Oxfam: Autoridades optaram pelo negacionismo, pela falta de ação e, em alguns casos, pelo “deboche” da pandemia

Escolhida por Eduardo Pazuello como a responsável do Ministério da Saúde a comandar missão de reconhecimento em Manaus em janeiro, a secretária Mayra Pinheiro precisou de menos de 24 horas para emitir diagnóstico sobre o desmoronamento do sistema de saúde local: falta do tratamento precoce, composto pelo chamado kit covid, um conjunto de medicamentos sem eficácia contra a doença, como cloroquina, hidroxicloroquina e ivermectina. 

Conhecida como "capitã cloroquina", Mayra Pinheiro desembarcou na capital do Amazonas em 3 de janeiro como primeira representante do ministério no local.

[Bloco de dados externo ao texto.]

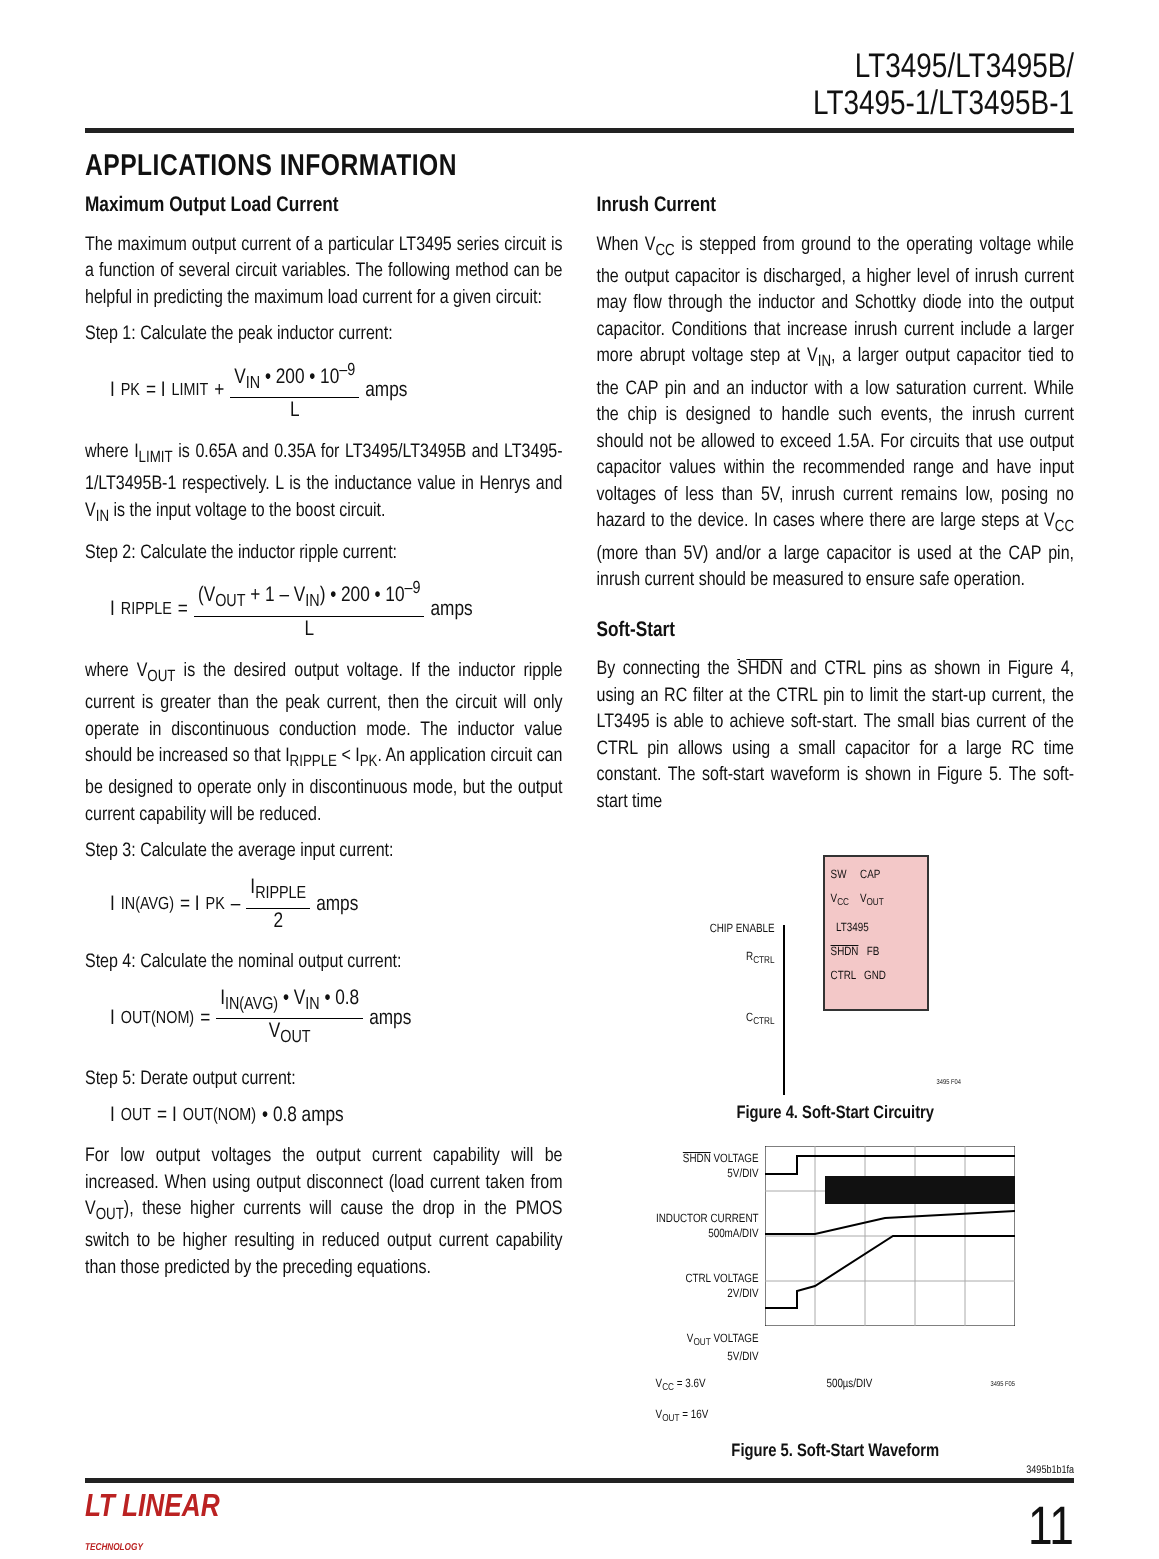LT3495/LT3495B/
LT3495-1/LT3495B-1
APPLICATIONS INFORMATION
Maximum Output Load Current
The maximum output current of a particular LT3495 series circuit is a function of several circuit variables. The following method can be helpful in predicting the maximum load current for a given circuit:
Step 1: Calculate the peak inductor current:
I<sub>PK</sub> = I<sub>LIMIT</sub> + V<sub>IN</sub> • 200 • 10<sup>–9</sup> L amps
where I<sub>LIMIT</sub> is 0.65A and 0.35A for LT3495/LT3495B and LT3495-1/LT3495B-1 respectively. L is the inductance value in Henrys and V<sub>IN</sub> is the input voltage to the boost circuit.
Step 2: Calculate the inductor ripple current:
I<sub>RIPPLE</sub> = (V<sub>OUT</sub> + 1 – V<sub>IN</sub>) • 200 • 10<sup>–9</sup> L amps
where V<sub>OUT</sub> is the desired output voltage. If the inductor ripple current is greater than the peak current, then the circuit will only operate in discontinuous conduction mode. The inductor value should be increased so that I<sub>RIPPLE</sub> < I<sub>PK</sub>. An application circuit can be designed to operate only in discontinuous mode, but the output current capability will be reduced.
Step 3: Calculate the average input current:
I<sub>IN(AVG)</sub> = I<sub>PK</sub> – I<sub>RIPPLE</sub> 2 amps
Step 4: Calculate the nominal output current:
I<sub>OUT(NOM)</sub> = I<sub>IN(AVG)</sub> • V<sub>IN</sub> • 0.8 V<sub>OUT</sub> amps
Step 5: Derate output current:
I<sub>OUT</sub> = I<sub>OUT(NOM)</sub> • 0.8 amps
For low output voltages the output current capability will be increased. When using output disconnect (load current taken from V<sub>OUT</sub>), these higher currents will cause the drop in the PMOS switch to be higher resulting in reduced output current capability than those predicted by the preceding equations.
Inrush Current
When V<sub>CC</sub> is stepped from ground to the operating voltage while the output capacitor is discharged, a higher level of inrush current may flow through the inductor and Schottky diode into the output capacitor. Conditions that increase inrush current include a larger more abrupt voltage step at V<sub>IN</sub>, a larger output capacitor tied to the CAP pin and an inductor with a low saturation current. While the chip is designed to handle such events, the inrush current should not be allowed to exceed 1.5A. For circuits that use output capacitor values within the recommended range and have input voltages of less than 5V, inrush current remains low, posing no hazard to the device. In cases where there are large steps at V<sub>CC</sub> (more than 5V) and/or a large capacitor is used at the CAP pin, inrush current should be measured to ensure safe operation.
Soft-Start
By connecting the SHDN and CTRL pins as shown in Figure 4, using an RC filter at the CTRL pin to limit the start-up current, the LT3495 is able to achieve soft-start. The small bias current of the CTRL pin allows using a small capacitor for a large RC time constant. The soft-start waveform is shown in Figure 5. The soft-start time
CHIP ENABLE
R<sub>CTRL</sub>
C<sub>CTRL</sub>
SW CAP
V<sub>CC</sub> V<sub>OUT</sub>
LT3495
SHDN FB
CTRL GND
3495 F04
Figure 4. Soft-Start Circuitry
SHDN VOLTAGE
5V/DIV
INDUCTOR CURRENT
500mA/DIV
CTRL VOLTAGE
2V/DIV
V<sub>OUT</sub> VOLTAGE
5V/DIV
V<sub>CC</sub> = 3.6V
V<sub>OUT</sub> = 16V 500µs/DIV 3495 F05
Figure 5. Soft-Start Waveform
3495b1b1fa
LT LINEAR
TECHNOLOGY
11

No dia seguinte, produziu um relatório para o ministério, com "conclusões técnicas" a respeito de Manaus, e no primeiro item explicou que o caos local derivava da falta de tratamento precoce, entre outros motivos, destaca a coluna Painel da Folha de S.Paulo.

Mayra Pinheiro confirmou, em depoimento obtido com exclusividade pelo GLOBO, que ela foi a responsável pelo planejamento de uma comitiva de médicos que difundiu o uso de medicamentos sem eficácia comprovada contra a Covid-19 em Manaus dias antes de o sistema de saúde do Amazonas entrar em colapso, em janeiro último. O depoimento foi dado ao Ministério Público Federal (MPF) no Amazonas.

A promoção de remédios sem eficácia e as ações do Ministério da Saúde antes e durante o colapso em Manaus são alvo das investigações da CPI da Covid no Senado.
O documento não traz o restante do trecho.